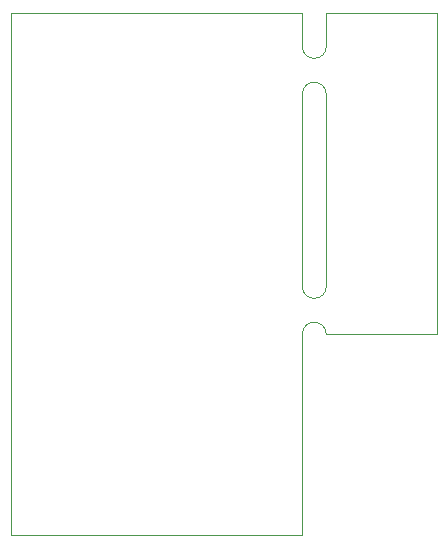
<source format=gbr>
%TF.GenerationSoftware,KiCad,Pcbnew,7.0.10*%
%TF.CreationDate,2024-02-11T00:06:51+01:00*%
%TF.ProjectId,ICOM-Internal-modules,49434f4d-2d49-46e7-9465-726e616c2d6d,rev?*%
%TF.SameCoordinates,Original*%
%TF.FileFunction,Profile,NP*%
%FSLAX46Y46*%
G04 Gerber Fmt 4.6, Leading zero omitted, Abs format (unit mm)*
G04 Created by KiCad (PCBNEW 7.0.10) date 2024-02-11 00:06:51*
%MOMM*%
%LPD*%
G01*
G04 APERTURE LIST*
%TA.AperFunction,Profile*%
%ADD10C,0.100000*%
%TD*%
G04 APERTURE END LIST*
D10*
X103124000Y-65532000D02*
X93726000Y-65532000D01*
X91694000Y-41148000D02*
G75*
G03*
X93726000Y-41148000I1016000J0D01*
G01*
X67056000Y-38354000D02*
X91694000Y-38354000D01*
X91694000Y-78232000D02*
X91694000Y-65532000D01*
X91694000Y-38354000D02*
X91694000Y-41148000D01*
X91694000Y-78232000D02*
X91694000Y-82550000D01*
X67056000Y-82550000D02*
X67056000Y-38354000D01*
X103124000Y-38354000D02*
X103124000Y-65532000D01*
X93726000Y-65532000D02*
G75*
G03*
X91694000Y-65532000I-1016000J0D01*
G01*
X91694000Y-61468000D02*
X91694000Y-45212000D01*
X93726000Y-41148000D02*
X93726000Y-38354000D01*
X93726000Y-38354000D02*
X103124000Y-38354000D01*
X91694000Y-82550000D02*
X67056000Y-82550000D01*
X93726000Y-45212000D02*
G75*
G03*
X91694000Y-45212000I-1016000J0D01*
G01*
X93726000Y-61468000D02*
X93726000Y-45212000D01*
X91694000Y-61468000D02*
G75*
G03*
X93726000Y-61468000I1016000J0D01*
G01*
M02*

</source>
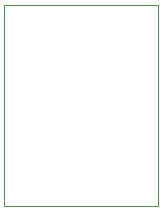
<source format=gbr>
%TF.GenerationSoftware,KiCad,Pcbnew,9.0.5*%
%TF.CreationDate,2025-10-18T18:29:23+02:00*%
%TF.ProjectId,Offset_adj,4f666673-6574-45f6-9164-6a2e6b696361,rev?*%
%TF.SameCoordinates,Original*%
%TF.FileFunction,Profile,NP*%
%FSLAX46Y46*%
G04 Gerber Fmt 4.6, Leading zero omitted, Abs format (unit mm)*
G04 Created by KiCad (PCBNEW 9.0.5) date 2025-10-18 18:29:23*
%MOMM*%
%LPD*%
G01*
G04 APERTURE LIST*
%TA.AperFunction,Profile*%
%ADD10C,0.050000*%
%TD*%
G04 APERTURE END LIST*
D10*
X121200000Y-93700000D02*
X134200000Y-93700000D01*
X134200000Y-110700000D01*
X121200000Y-110700000D01*
X121200000Y-93700000D01*
M02*

</source>
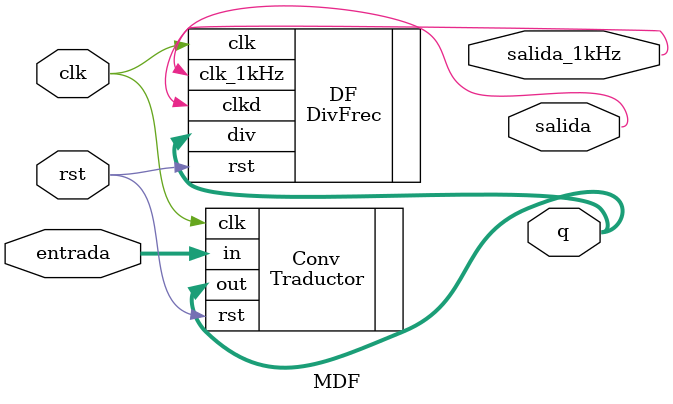
<source format=v>
`timescale 1ns / 1ps
module MDF(clk,rst,entrada,salida,salida_1kHz,q);
input wire clk,rst;
input wire [3:0]entrada;
output wire salida;
output wire salida_1kHz;
output wire [10:0]q;
	  
Traductor Conv(
    .in(entrada), 
    .out(q), 
    .clk(clk), 
    .rst(rst)
    );
	 
DivFrec DF(
    .clk(clk), 
    .rst(rst), 
    .div(q), 
    .clkd(salida),
	 .clk_1kHz(salida_1kHz)
    );	 
	 

endmodule

</source>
■ ■ ■
[Task details]: The required output is an exact copy of the lines from the start of the material above through the line containing "X91694000Y-45212000D01*", inclusive, with no pictures in it.

[Task answer]:
<source format=gbr>
%TF.GenerationSoftware,KiCad,Pcbnew,7.0.10*%
%TF.CreationDate,2024-02-11T00:06:51+01:00*%
%TF.ProjectId,ICOM-Internal-modules,49434f4d-2d49-46e7-9465-726e616c2d6d,rev?*%
%TF.SameCoordinates,Original*%
%TF.FileFunction,Profile,NP*%
%FSLAX46Y46*%
G04 Gerber Fmt 4.6, Leading zero omitted, Abs format (unit mm)*
G04 Created by KiCad (PCBNEW 7.0.10) date 2024-02-11 00:06:51*
%MOMM*%
%LPD*%
G01*
G04 APERTURE LIST*
%TA.AperFunction,Profile*%
%ADD10C,0.100000*%
%TD*%
G04 APERTURE END LIST*
D10*
X103124000Y-65532000D02*
X93726000Y-65532000D01*
X91694000Y-41148000D02*
G75*
G03*
X93726000Y-41148000I1016000J0D01*
G01*
X67056000Y-38354000D02*
X91694000Y-38354000D01*
X91694000Y-78232000D02*
X91694000Y-65532000D01*
X91694000Y-38354000D02*
X91694000Y-41148000D01*
X91694000Y-78232000D02*
X91694000Y-82550000D01*
X67056000Y-82550000D02*
X67056000Y-38354000D01*
X103124000Y-38354000D02*
X103124000Y-65532000D01*
X93726000Y-65532000D02*
G75*
G03*
X91694000Y-65532000I-1016000J0D01*
G01*
X91694000Y-61468000D02*
X91694000Y-45212000D01*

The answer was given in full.